JSON Formatter & Beautifier
Paste your JSON and get it formatted instantly. Validates syntax in real time. Everything runs in your browser — nothing is sent to any server.
Frequently Asked Questions
Why does my JSON fail validation even though it works fine as a JavaScript object?▾
JavaScript object syntax is a superset of JSON — it allows things JSON strictly forbids: single-quoted strings, unquoted keys, trailing commas, comments, undefined values, and NaN/Infinity numbers. JSON (per RFC 8259) requires double-quoted keys and string values, no trailing commas anywhere, and only finite decimal numbers. When you copy a JS object literal directly into a JSON context (API body, config file), these differences cause parse failures.

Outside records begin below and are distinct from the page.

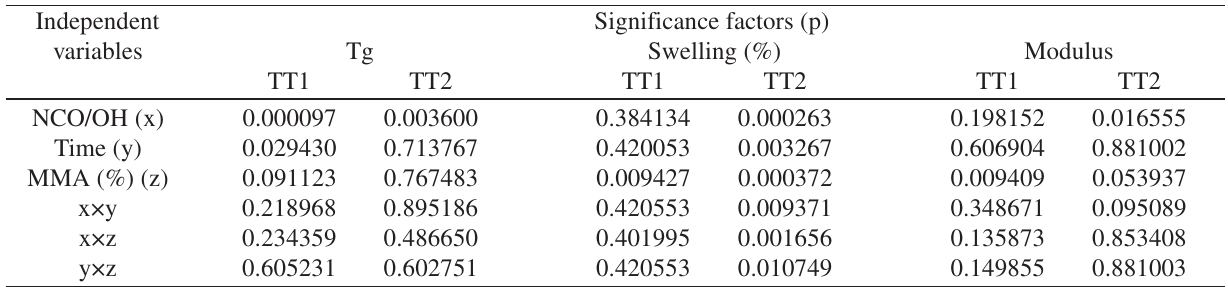
Table 3. Significance factors (p) for the dependent variables Tg and swelling and Modulus for both cure thermal treatment (TT1 an TT2).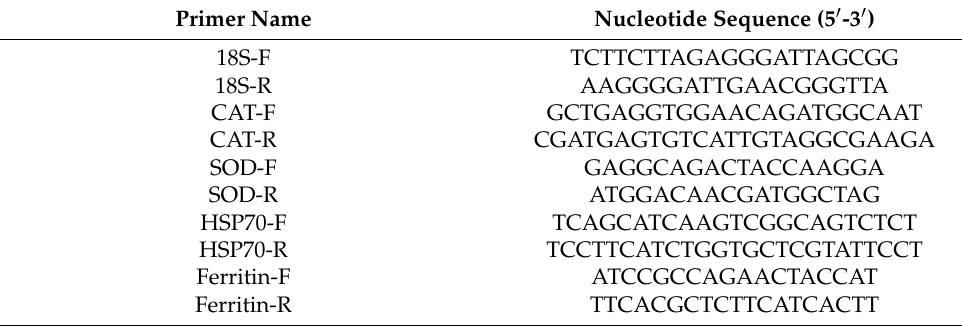
Table 1. Primer pairs used in qPCR.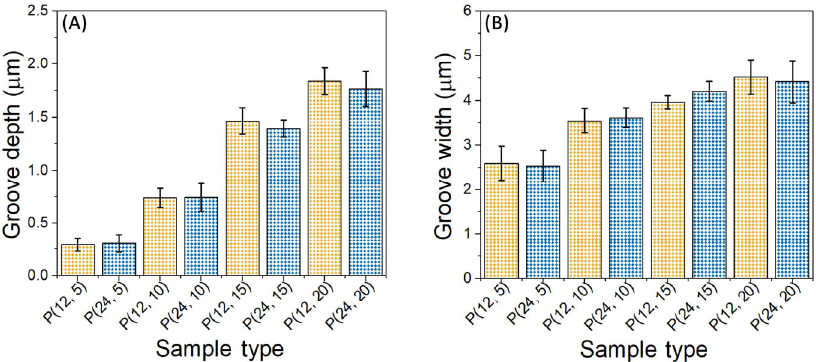
Fig. 4 Measured groove depth and width of Hilbert curve textures fabricated with different laser powers and texture path segment length: (A) depth and (B) width.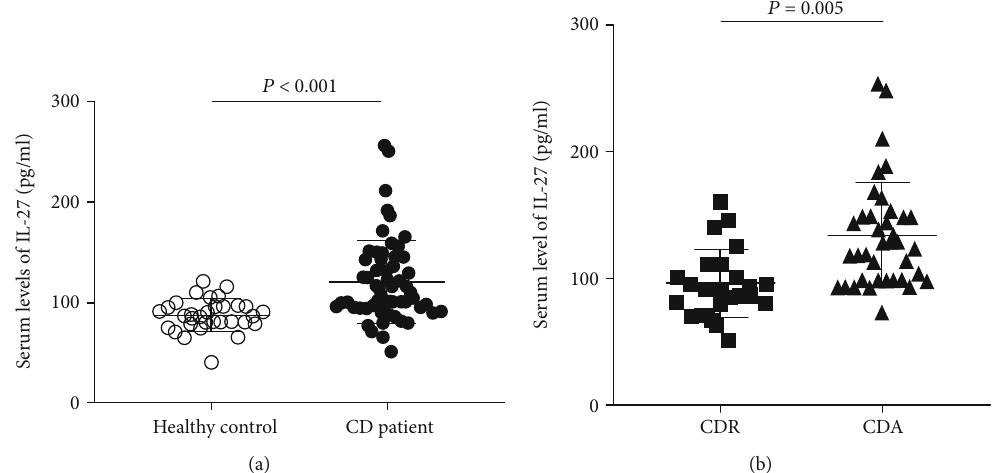
Figure 1: Comparison of serum IL-27 levels in di ff erent groups. (a) Serum IL-27 levels in control subjects and Crohn ’ s disease patients. (b) The histogram shows the serum IL-27 levels in CD patients in remission (CDR) and CD patients in activity (CDA). The di ff erences between the two groups were determined by the nonparametric Mann – Whitney rank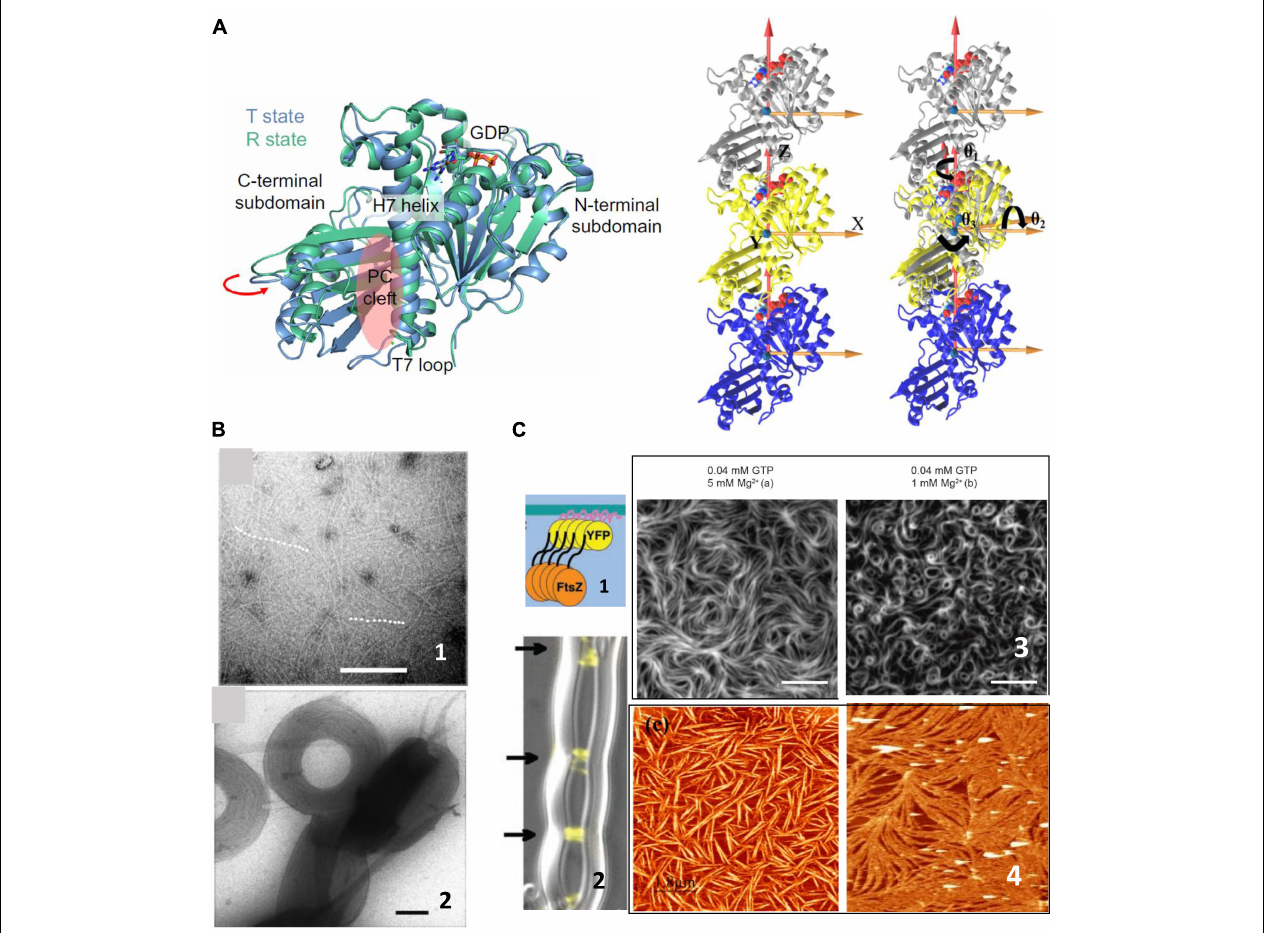
FIGURE 1 | FtsZ structure and polymerization in solution. (A) Left shows the two crystal structures of FtsZ from Staphylococcus aureus corresponding to the T and R state conformations in the same crystal, indicating the structural equilibrium of the two states (adapted from Fujita et al., 2017). The trimers on the right show the definitions of bending and twisting angles obtained from molecular dynamics simulations. The left trimer shows the coordinate system and the one on the right shows the bending angles, θ 1 (rotations around the Z axis), θ 2 (rotations around the X axis), and θ 3 (rotations around the Y axis), tracked by calculating the rotations of the top (silver) subunit to align the initial reference frame of the middle subunit (adapted from Lv et al., 2021). (B) Shows representative negative stained TEM images of FtsZ filaments in solution (1) and aggregates formed in the presence of crowding agents (2). Scale bar is 100 nm (adapted from Popp et al., 2009). (C) Shows surface confined FtsZ polymers. (1) Show a chimeric FtsZ containing a fluorescent protein and a membrane targeting sequence (MTS) on liposomes (2) (adapted from Osawa et al., 2008) and on planar supported membranes (3) (adapted from Ramirez-Diaz García-Soriano et al., 2018). Scale bars are 5 µ m. (4) Shows Atomic Force Microscopy images of FtsZ filaments attached covalently to a lipid membrane (left) (adapted from Encinar et al., 2013) or bound through the protein ZipA (right) (adapted from Mateos-Gil et al., 2012a). Scale bars are 2 µ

What happens when a JSON object contains duplicate keys?▾
The JSON spec technically permits duplicate keys but defines no required behavior for handling them — it's left to the parser. In practice, most parsers silently use the last occurrence, but some use the first, and others throw an error. This means duplicate keys produce inconsistent results across languages and runtimes — a real portability bug even if the JSON technically parses locally.
Can JSON represent numbers larger than Number.MAX_SAFE_INTEGER (2⁵³)?▾
The JSON spec has no numeric precision limits, but most parsers parse numbers into IEEE 754 doubles, which cannot exactly represent integers above 2⁵³ − 1 (9,007,199,254,740,991). If you parse a JSON payload containing a 64-bit integer ID (common in Twitter/X APIs or database row IDs), the value will silently lose precision. The correct fix is to transmit large integers as strings in the JSON, or use a parser with BigInt support.
When should I minify JSON, and how much space does it actually save?▾
Minifying removes all non-significant whitespace and newlines to produce the smallest possible valid JSON string. You would minify for production API responses or embedding in HTML/JS bundles where every byte matters — a 10 KB prettified JSON config can shrink to ~6 KB minified (roughly 40% reduction). For config files committed to source control, formatted JSON is far preferable for readability and diff clarity.
Why does my formatter change Unicode escape sequences like \u00e9 to é?▾
Both forms are valid — \u00e9 is a JSON Unicode escape and é is its literal UTF-8 representation. Formatters that normalize these are making a safe transformation, since modern systems handle UTF-8 directly. However, if your output must pass through a transport layer that isn't UTF-8 safe (some legacy SMTP gateways, certain XML parsers), keeping the \uXXXX escape form is the safer choice.